WORK INSTRUCTIONS =
Edit the entries so that every "chart" reads "graph", keeping all other text the same, and omit the pictures from your answer.

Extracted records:
◆ ◆ ◆ ◆ ◆ ◆ ◆
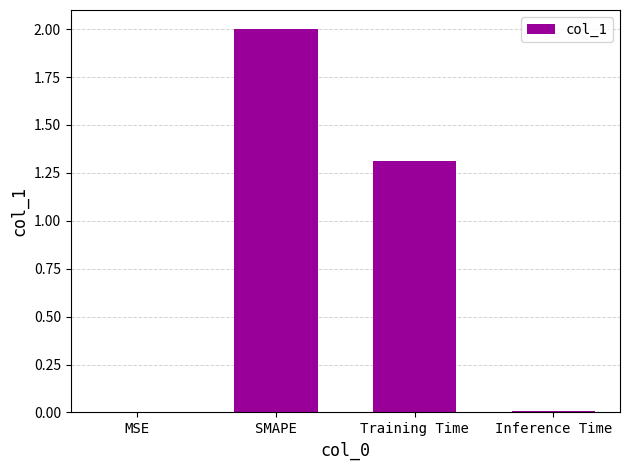

Where is the data nearest to the value 1?

Training Time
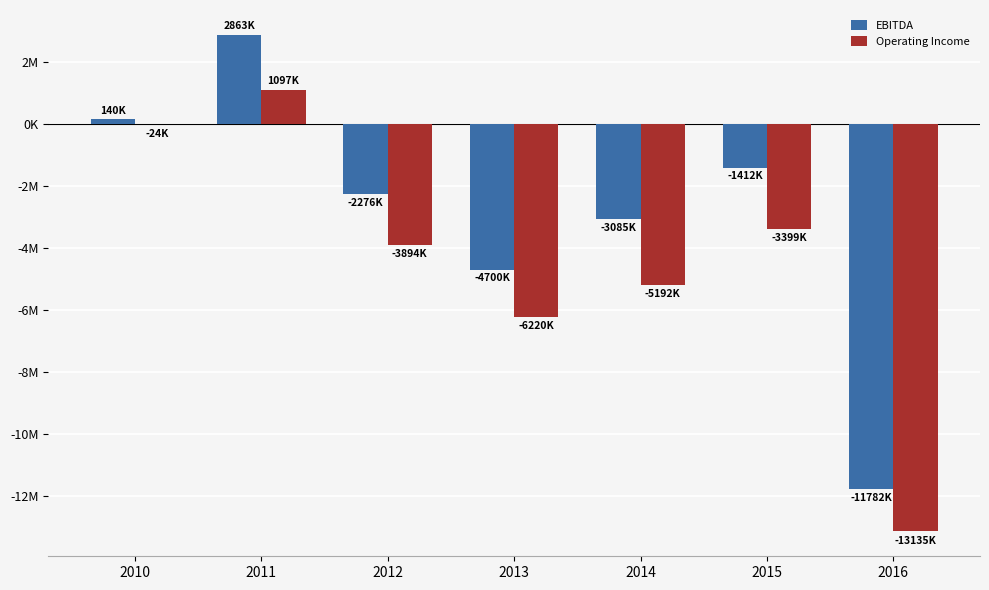

Reading left to right, what are all the values shown in this chart?

EBITDA: 2010=140172	2011=2863349	2012=-2275526	2013=-4699532	2014=-3084710	2015=-1412309	2016=-11781728
Operating Income: 2010=-24344	2011=1097073	2012=-3894083	2013=-6219703	2014=-5191512	2015=-3399479	2016=-13134804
◆ ◆ ◆ ◆ ◆ ◆ ◆
OUTPUT FOR THIS TASK =
Where is the data nearest to the value 1?

Training Time

Reading left to right, what are all the values shown in this graph?

EBITDA: 2010=140172	2011=2863349	2012=-2275526	2013=-4699532	2014=-3084710	2015=-1412309	2016=-11781728
Operating Income: 2010=-24344	2011=1097073	2012=-3894083	2013=-6219703	2014=-5191512	2015=-3399479	2016=-13134804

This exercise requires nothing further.